● Instruction
Please edit the items below by replacing every "categories" with "groups" and changing nothing else. Leave the pictures out of your answer.

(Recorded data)
_ _ _ _ _ _ _
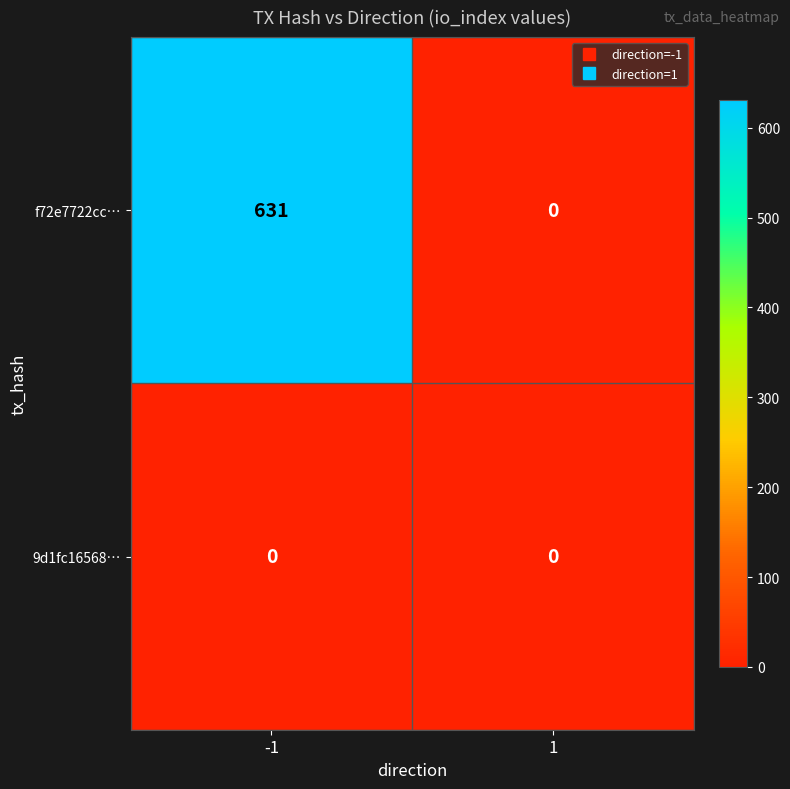

At how many categories does at least one series exceed 13?

1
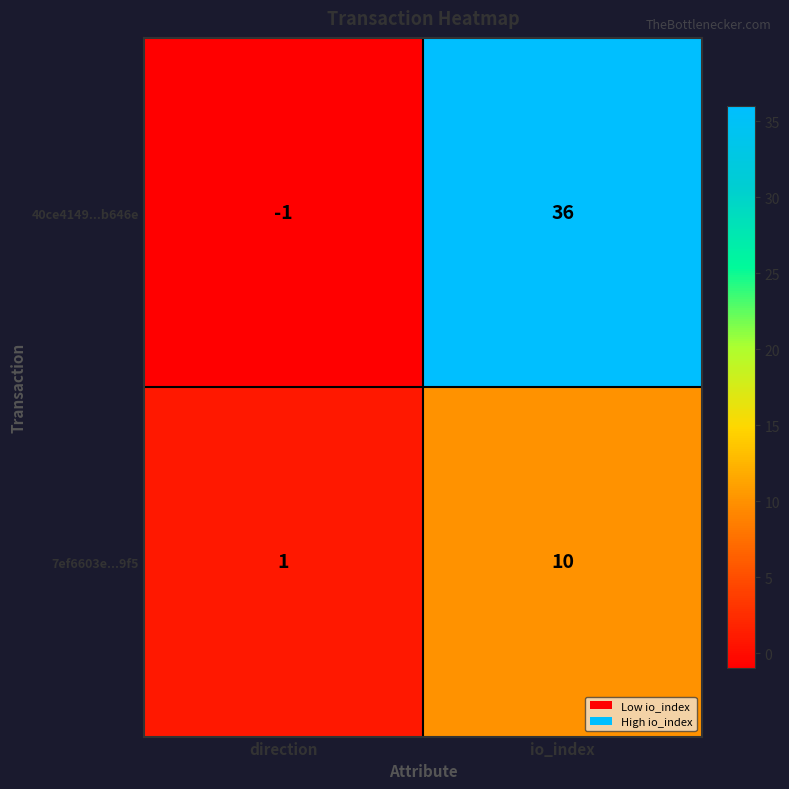

Which series has the largest total across all categories?

40ce4149...b646e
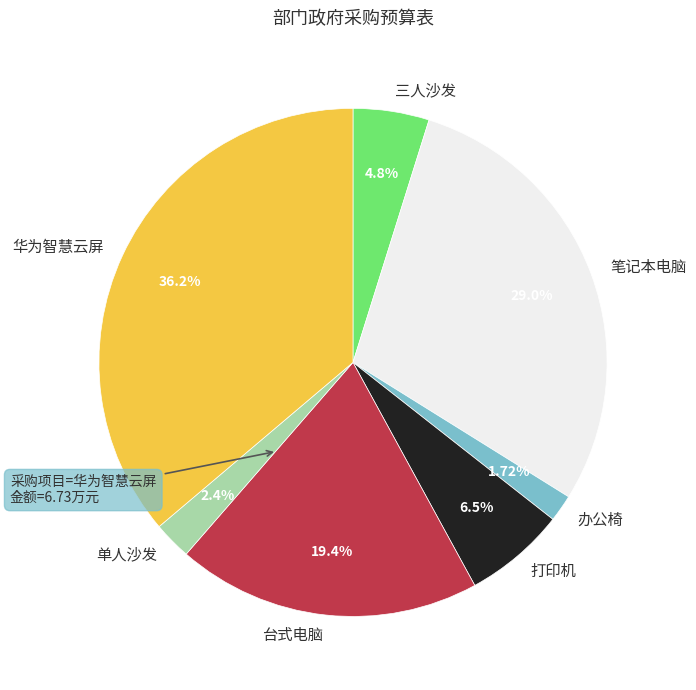

Rank the categories by value from highest to lowest.

华为智慧云屏, 笔记本电脑, 台式电脑, 打印机, 三人沙发, 单人沙发, 办公椅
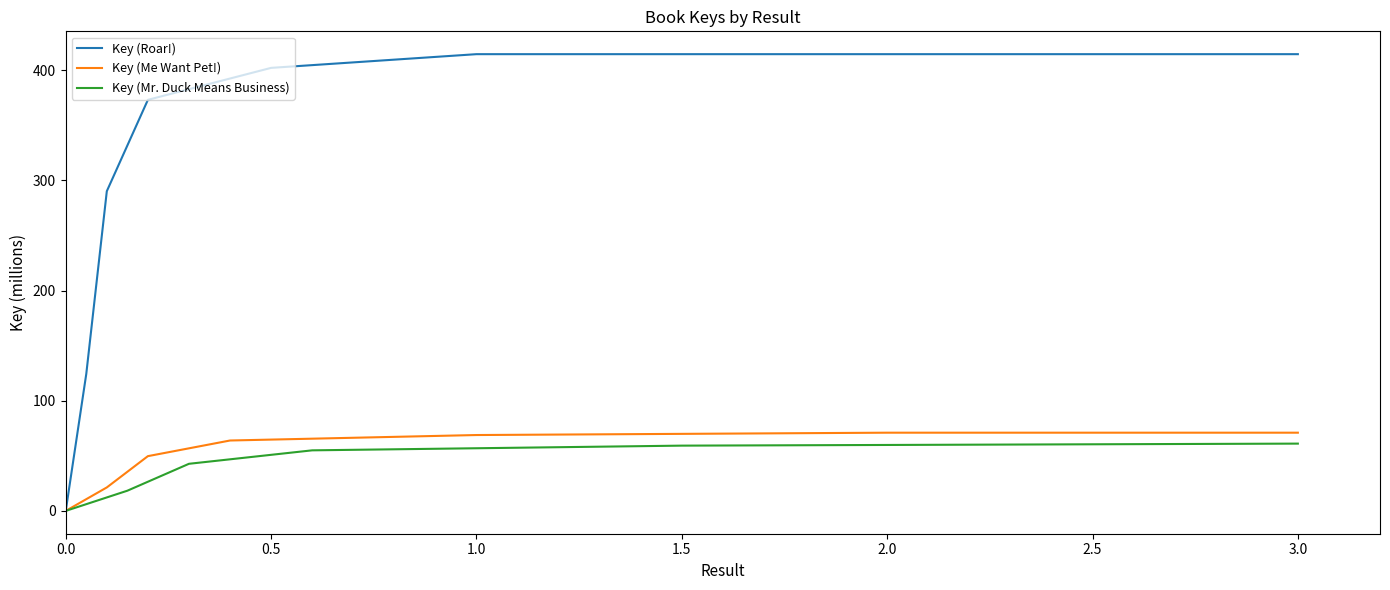

The value of Key (Roar!) at 0.5 is 402.2. True or false?

True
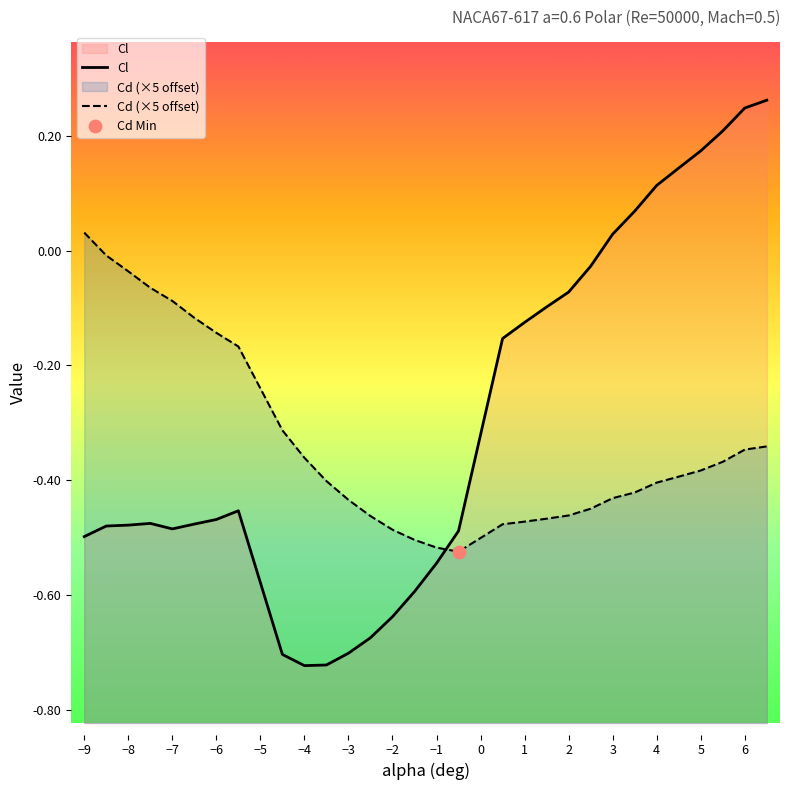

What are all the series names shown in the legend?

Cl, Cd (×5 offset)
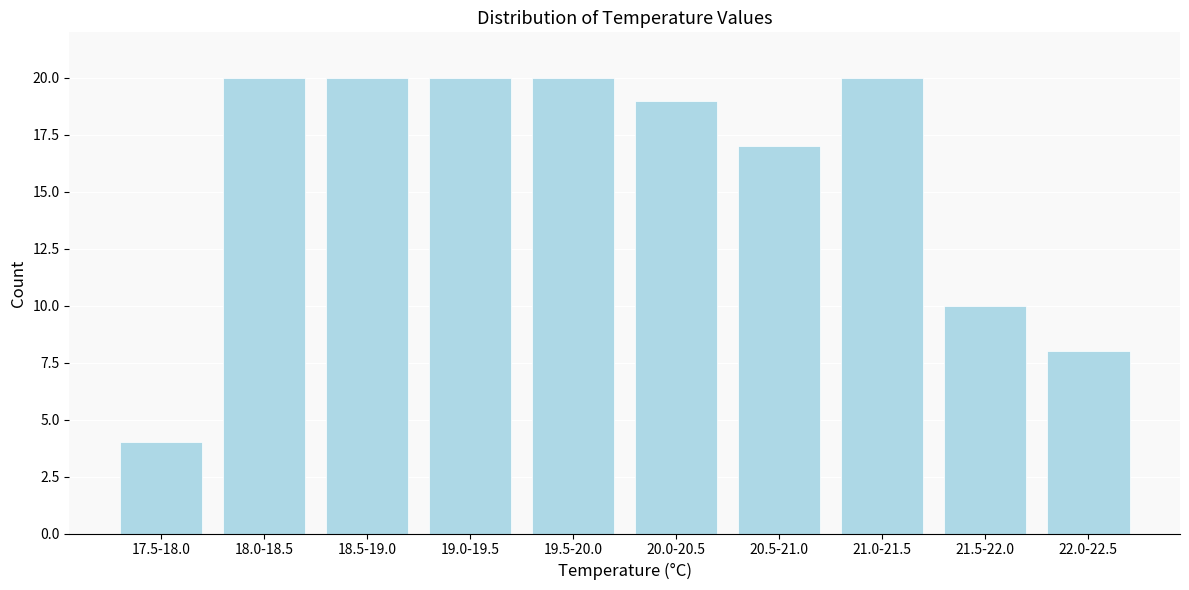

Reading left to right, extract all data points from this chart.

4	20	20	20	20	19	17	20	10	8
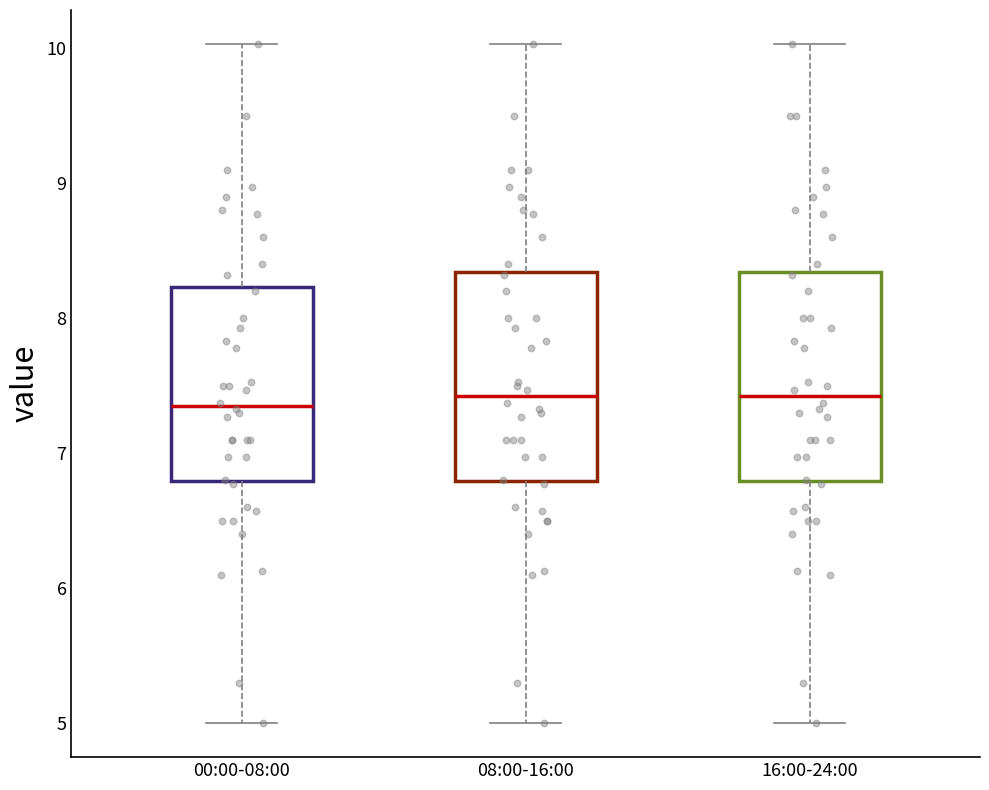

Where does the upper whisker of the box for 00:00-08:00 end on the y-axis? The values are not printed on the chart, so give them approximately, as read against the axis.

10.0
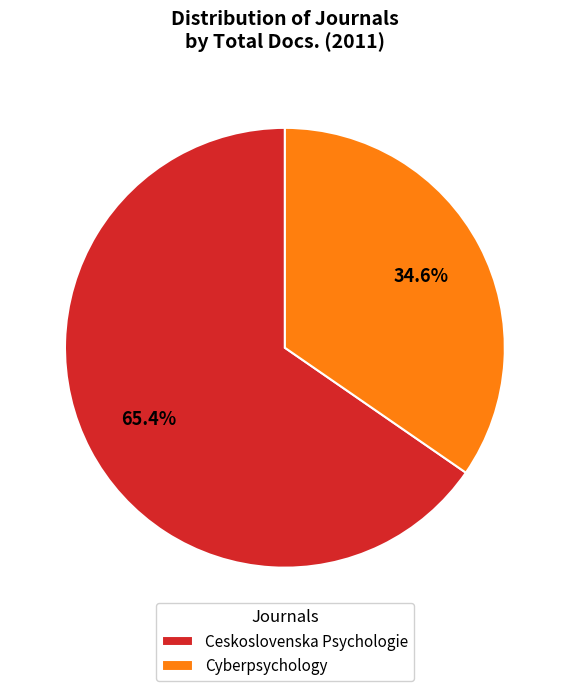

How many segments does this pie chart have?

2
_ _ _ _ _ _ _
● Answer to this problem
At how many groups does at least one series exceed 13?

1

Which series has the largest total across all groups?

40ce4149...b646e

Rank the groups by value from highest to lowest.

华为智慧云屏, 笔记本电脑, 台式电脑, 打印机, 三人沙发, 单人沙发, 办公椅

The value of Key (Roar!) at 0.5 is 402.2. True or false?

True

What are all the series names shown in the legend?

Cl, Cd (×5 offset)

Reading left to right, extract all data points from this chart.

4	20	20	20	20	19	17	20	10	8

Where does the upper whisker of the box for 00:00-08:00 end on the y-axis? The values are not printed on the chart, so give them approximately, as read against the axis.

10.0

How many segments does this pie chart have?

2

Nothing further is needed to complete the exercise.